任务说明 >> 把下面全部条目逐行照抄一遍，一字不改。

给定条目 >>
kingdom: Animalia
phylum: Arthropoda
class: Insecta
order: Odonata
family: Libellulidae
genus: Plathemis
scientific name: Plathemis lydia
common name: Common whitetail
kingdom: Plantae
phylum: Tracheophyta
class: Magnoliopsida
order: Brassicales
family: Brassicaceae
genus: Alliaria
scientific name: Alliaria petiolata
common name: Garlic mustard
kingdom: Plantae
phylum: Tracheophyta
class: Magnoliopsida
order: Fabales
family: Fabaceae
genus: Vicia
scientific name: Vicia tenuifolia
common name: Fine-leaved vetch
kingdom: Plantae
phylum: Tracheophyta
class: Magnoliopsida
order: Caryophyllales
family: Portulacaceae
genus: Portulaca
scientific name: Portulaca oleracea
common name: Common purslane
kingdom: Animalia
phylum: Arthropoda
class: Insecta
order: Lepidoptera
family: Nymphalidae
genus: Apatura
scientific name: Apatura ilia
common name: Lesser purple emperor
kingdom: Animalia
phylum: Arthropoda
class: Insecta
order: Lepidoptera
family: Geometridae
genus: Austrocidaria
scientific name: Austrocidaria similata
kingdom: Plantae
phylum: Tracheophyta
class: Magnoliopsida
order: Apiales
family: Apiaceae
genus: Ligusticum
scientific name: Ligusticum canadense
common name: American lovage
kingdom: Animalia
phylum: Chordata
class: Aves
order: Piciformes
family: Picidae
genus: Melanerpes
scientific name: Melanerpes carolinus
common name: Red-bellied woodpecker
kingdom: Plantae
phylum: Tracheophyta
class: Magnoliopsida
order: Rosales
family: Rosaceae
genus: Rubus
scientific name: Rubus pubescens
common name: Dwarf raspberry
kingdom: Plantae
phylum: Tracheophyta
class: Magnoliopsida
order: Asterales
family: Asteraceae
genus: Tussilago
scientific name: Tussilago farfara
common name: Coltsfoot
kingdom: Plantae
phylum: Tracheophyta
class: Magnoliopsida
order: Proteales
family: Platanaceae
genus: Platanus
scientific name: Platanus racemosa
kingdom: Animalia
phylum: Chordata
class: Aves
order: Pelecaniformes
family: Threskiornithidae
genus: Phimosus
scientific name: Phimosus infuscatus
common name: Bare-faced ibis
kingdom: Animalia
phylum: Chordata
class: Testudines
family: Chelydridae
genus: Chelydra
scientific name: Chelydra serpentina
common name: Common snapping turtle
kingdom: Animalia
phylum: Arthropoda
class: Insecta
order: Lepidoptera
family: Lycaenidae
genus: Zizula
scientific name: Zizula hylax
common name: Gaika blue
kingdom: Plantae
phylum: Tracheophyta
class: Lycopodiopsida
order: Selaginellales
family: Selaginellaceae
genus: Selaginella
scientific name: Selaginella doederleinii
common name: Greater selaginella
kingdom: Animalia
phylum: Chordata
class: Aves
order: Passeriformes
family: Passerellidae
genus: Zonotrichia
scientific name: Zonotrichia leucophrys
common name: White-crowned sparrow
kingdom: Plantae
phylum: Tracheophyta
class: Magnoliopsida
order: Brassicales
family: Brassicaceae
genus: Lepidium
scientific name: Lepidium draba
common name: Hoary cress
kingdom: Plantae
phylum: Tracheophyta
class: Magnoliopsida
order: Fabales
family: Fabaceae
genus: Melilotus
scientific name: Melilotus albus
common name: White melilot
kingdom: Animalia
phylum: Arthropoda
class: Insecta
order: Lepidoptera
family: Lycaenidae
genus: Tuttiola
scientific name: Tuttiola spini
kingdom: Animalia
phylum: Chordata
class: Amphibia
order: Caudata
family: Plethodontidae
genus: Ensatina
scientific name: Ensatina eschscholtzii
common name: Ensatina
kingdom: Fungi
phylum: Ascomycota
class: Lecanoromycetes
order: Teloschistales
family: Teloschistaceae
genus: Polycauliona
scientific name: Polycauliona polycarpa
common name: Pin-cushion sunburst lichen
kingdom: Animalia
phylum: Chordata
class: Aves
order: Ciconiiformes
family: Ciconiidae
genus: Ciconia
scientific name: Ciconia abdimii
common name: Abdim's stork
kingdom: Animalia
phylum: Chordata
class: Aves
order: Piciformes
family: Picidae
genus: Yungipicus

参考解答 >>
kingdom: Animalia
phylum: Arthropoda
class: Insecta
order: Odonata
family: Libellulidae
genus: Plathemis
scientific name: Plathemis lydia
common name: Common whitetail
kingdom: Plantae
phylum: Tracheophyta
class: Magnoliopsida
order: Brassicales
family: Brassicaceae
genus: Alliaria
scientific name: Alliaria petiolata
common name: Garlic mustard
kingdom: Plantae
phylum: Tracheophyta
class: Magnoliopsida
order: Fabales
family: Fabaceae
genus: Vicia
scientific name: Vicia tenuifolia
common name: Fine-leaved vetch
kingdom: Plantae
phylum: Tracheophyta
class: Magnoliopsida
order: Caryophyllales
family: Portulacaceae
genus: Portulaca
scientific name: Portulaca oleracea
common name: Common purslane
kingdom: Animalia
phylum: Arthropoda
class: Insecta
order: Lepidoptera
family: Nymphalidae
genus: Apatura
scientific name: Apatura ilia
common name: Lesser purple emperor
kingdom: Animalia
phylum: Arthropoda
class: Insecta
order: Lepidoptera
family: Geometridae
genus: Austrocidaria
scientific name: Austrocidaria similata
kingdom: Plantae
phylum: Tracheophyta
class: Magnoliopsida
order: Apiales
family: Apiaceae
genus: Ligusticum
scientific name: Ligusticum canadense
common name: American lovage
kingdom: Animalia
phylum: Chordata
class: Aves
order: Piciformes
family: Picidae
genus: Melanerpes
scientific name: Melanerpes carolinus
common name: Red-bellied woodpecker
kingdom: Plantae
phylum: Tracheophyta
class: Magnoliopsida
order: Rosales
family: Rosaceae
genus: Rubus
scientific name: Rubus pubescens
common name: Dwarf raspberry
kingdom: Plantae
phylum: Tracheophyta
class: Magnoliopsida
order: Asterales
family: Asteraceae
genus: Tussilago
scientific name: Tussilago farfara
common name: Coltsfoot
kingdom: Plantae
phylum: Tracheophyta
class: Magnoliopsida
order: Proteales
family: Platanaceae
genus: Platanus
scientific name: Platanus racemosa
kingdom: Animalia
phylum: Chordata
class: Aves
order: Pelecaniformes
family: Threskiornithidae
genus: Phimosus
scientific name: Phimosus infuscatus
common name: Bare-faced ibis
kingdom: Animalia
phylum: Chordata
class: Testudines
family: Chelydridae
genus: Chelydra
scientific name: Chelydra serpentina
common name: Common snapping turtle
kingdom: Animalia
phylum: Arthropoda
class: Insecta
order: Lepidoptera
family: Lycaenidae
genus: Zizula
scientific name: Zizula hylax
common name: Gaika blue
kingdom: Plantae
phylum: Tracheophyta
class: Lycopodiopsida
order: Selaginellales
family: Selaginellaceae
genus: Selaginella
scientific name: Selaginella doederleinii
common name: Greater selaginella
kingdom: Animalia
phylum: Chordata
class: Aves
order: Passeriformes
family: Passerellidae
genus: Zonotrichia
scientific name: Zonotrichia leucophrys
common name: White-crowned sparrow
kingdom: Plantae
phylum: Tracheophyta
class: Magnoliopsida
order: Brassicales
family: Brassicaceae
genus: Lepidium
scientific name: Lepidium draba
common name: Hoary cress
kingdom: Plantae
phylum: Tracheophyta
class: Magnoliopsida
order: Fabales
family: Fabaceae
genus: Melilotus
scientific name: Melilotus albus
common name: White melilot
kingdom: Animalia
phylum: Arthropoda
class: Insecta
order: Lepidoptera
family: Lycaenidae
genus: Tuttiola
scientific name: Tuttiola spini
kingdom: Animalia
phylum: Chordata
class: Amphibia
order: Caudata
family: Plethodontidae
genus: Ensatina
scientific name: Ensatina eschscholtzii
common name: Ensatina
kingdom: Fungi
phylum: Ascomycota
class: Lecanoromycetes
order: Teloschistales
family: Teloschistaceae
genus: Polycauliona
scientific name: Polycauliona polycarpa
common name: Pin-cushion sunburst lichen
kingdom: Animalia
phylum: Chordata
class: Aves
order: Ciconiiformes
family: Ciconiidae
genus: Ciconia
scientific name: Ciconia abdimii
common name: Abdim's stork
kingdom: Animalia
phylum: Chordata
class: Aves
order: Piciformes
family: Picidae
genus: Yungipicus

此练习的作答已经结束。